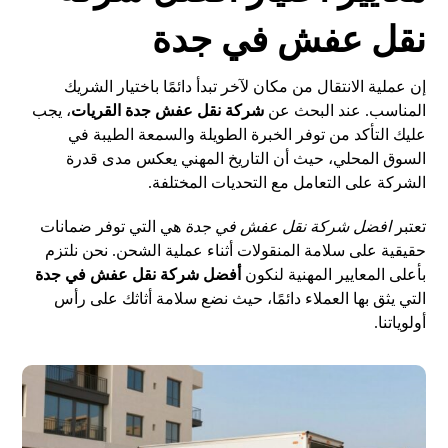
نقل عفش في جدة
إن عملية الانتقال من مكان لآخر تبدأ دائمًا باختيار الشريك
المناسب. عند البحث عن
شركة نقل عفش جدة القريات
، يجب
عليك التأكد من توفر الخبرة الطويلة والسمعة الطيبة في
السوق المحلي، حيث أن التاريخ المهني يعكس مدى قدرة
الشركة على التعامل مع التحديات المختلفة.
تعتبر
افضل شركة نقل عفش في جدة
هي التي توفر ضمانات
حقيقية على سلامة المنقولات أثناء عملية الشحن. نحن نلتزم
بأعلى المعايير المهنية لنكون
أفضل شركة نقل عفش في جدة
التي يثق بها العملاء دائمًا، حيث نضع سلامة أثاثك على رأس
أولوياتنا.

● ● ● ● ●

#### TASK STATEMENT
Reproduce the text of the records above verbatim, leaving out the pictures.

#### SOLUTION TO THIS PROBLEM
نقل عفش في جدة
إن عملية الانتقال من مكان لآخر تبدأ دائمًا باختيار الشريك
المناسب. عند البحث عن
شركة نقل عفش جدة القريات
، يجب
عليك التأكد من توفر الخبرة الطويلة والسمعة الطيبة في
السوق المحلي، حيث أن التاريخ المهني يعكس مدى قدرة
الشركة على التعامل مع التحديات المختلفة.
تعتبر
افضل شركة نقل عفش في جدة
هي التي توفر ضمانات
حقيقية على سلامة المنقولات أثناء عملية الشحن. نحن نلتزم
بأعلى المعايير المهنية لنكون
أفضل شركة نقل عفش في جدة
التي يثق بها العملاء دائمًا، حيث نضع سلامة أثاثك على رأس
أولوياتنا.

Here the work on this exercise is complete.